=== Extrait ===
Soit le second de ces regards. Porter notre attention sur l’ensemble des déterminations en jeu dans une situation donnée nous autorise certes à envisager le déroulement des événements en fonction de ce que connaissons par avance des éléments en jeu et de leurs forces respectives. Étant donné par exemple ce que nous savons de notre voisin, nous savons qu’il ne nous adressera pas la parole, et que nous ferons dans les temps ce que nous avions à faire ; selon les antécédents de tel individu et des jeux institutionnels dans lesquels il se trouve, on peut en prévoir le parcours et les étapes. Mais nous perdons alors de vue les capacités d’action propres des choses afin de pouvoir les penser ensemble. Nous les fixons autant que possible par avance au travers de leur mise en relation pour pouvoir constituer le déroulé des événements. Dans cette perspective, la puissance d’agir des choses, rapportées sans faille les unes aux autres, se trouve mécaniquement limitée et définie par les corrélations que nous envisageons. C’est dire que les puissances d’agir n’existent que par rapport à d’autres puissances, ce qui permet de caractériser toutes les puissances et tous leurs jeux par avance, dans la succession de leurs actes qui sont aussi autant de mise en relation, c’est-à-dire d’actes communs. Deux voisins ne se disent-ils pas toujours à peu près la même chose lorsqu’ils se croisent, en disant la même chose l’un et l’autre ?
===
**Consigne**
Répondez à ces questions d'après l'extrait :
1. Dans l'exemple du voisin, que savons-nous qu'il ne fera pas ?
2. Sur quoi peut-on s'appuyer pour prévoir le parcours et les étapes d'un individu ?
3. Que perdons-nous de vue pour pouvoir penser les choses ensemble ?
=== Données d'entrée ===
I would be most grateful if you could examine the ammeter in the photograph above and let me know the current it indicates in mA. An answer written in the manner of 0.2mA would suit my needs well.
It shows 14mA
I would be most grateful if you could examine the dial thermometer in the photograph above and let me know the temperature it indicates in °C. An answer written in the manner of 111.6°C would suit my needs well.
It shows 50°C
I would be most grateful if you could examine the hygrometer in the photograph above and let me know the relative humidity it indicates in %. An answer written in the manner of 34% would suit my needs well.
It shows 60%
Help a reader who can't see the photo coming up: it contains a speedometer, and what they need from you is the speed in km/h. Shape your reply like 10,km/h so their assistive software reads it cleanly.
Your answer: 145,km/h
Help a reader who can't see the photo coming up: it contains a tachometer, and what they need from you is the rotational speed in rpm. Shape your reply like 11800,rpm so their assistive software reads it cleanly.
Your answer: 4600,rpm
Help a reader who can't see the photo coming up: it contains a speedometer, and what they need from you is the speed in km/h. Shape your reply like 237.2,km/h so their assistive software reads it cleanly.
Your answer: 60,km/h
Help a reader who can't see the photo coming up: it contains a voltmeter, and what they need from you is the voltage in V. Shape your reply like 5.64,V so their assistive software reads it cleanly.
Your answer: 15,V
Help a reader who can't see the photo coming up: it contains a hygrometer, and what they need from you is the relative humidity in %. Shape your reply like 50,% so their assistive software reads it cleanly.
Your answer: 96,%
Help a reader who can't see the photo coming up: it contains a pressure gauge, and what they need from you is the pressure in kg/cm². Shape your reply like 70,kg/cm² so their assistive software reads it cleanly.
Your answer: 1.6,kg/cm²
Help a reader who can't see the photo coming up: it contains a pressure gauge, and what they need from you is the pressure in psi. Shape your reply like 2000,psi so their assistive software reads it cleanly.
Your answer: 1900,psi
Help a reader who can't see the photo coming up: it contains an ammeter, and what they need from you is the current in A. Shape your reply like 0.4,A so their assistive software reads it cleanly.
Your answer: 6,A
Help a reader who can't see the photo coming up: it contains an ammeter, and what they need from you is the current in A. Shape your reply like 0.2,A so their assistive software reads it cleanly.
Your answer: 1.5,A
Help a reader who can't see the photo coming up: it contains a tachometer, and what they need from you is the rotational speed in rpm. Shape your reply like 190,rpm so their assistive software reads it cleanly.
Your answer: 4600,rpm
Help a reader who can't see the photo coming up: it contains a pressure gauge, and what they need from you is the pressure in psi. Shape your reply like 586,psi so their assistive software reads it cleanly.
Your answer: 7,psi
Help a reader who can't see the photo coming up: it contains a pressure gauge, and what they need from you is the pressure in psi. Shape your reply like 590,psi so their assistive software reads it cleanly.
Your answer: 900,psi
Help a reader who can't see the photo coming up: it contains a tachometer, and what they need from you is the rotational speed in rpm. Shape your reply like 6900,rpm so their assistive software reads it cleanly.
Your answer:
===
**Résultat**
1. Il ne nous adressera pas la parole.
2. Sur ses antécédents et sur les jeux institutionnels dans lesquels il se trouve.
3. Les capacités d'action propres des choses.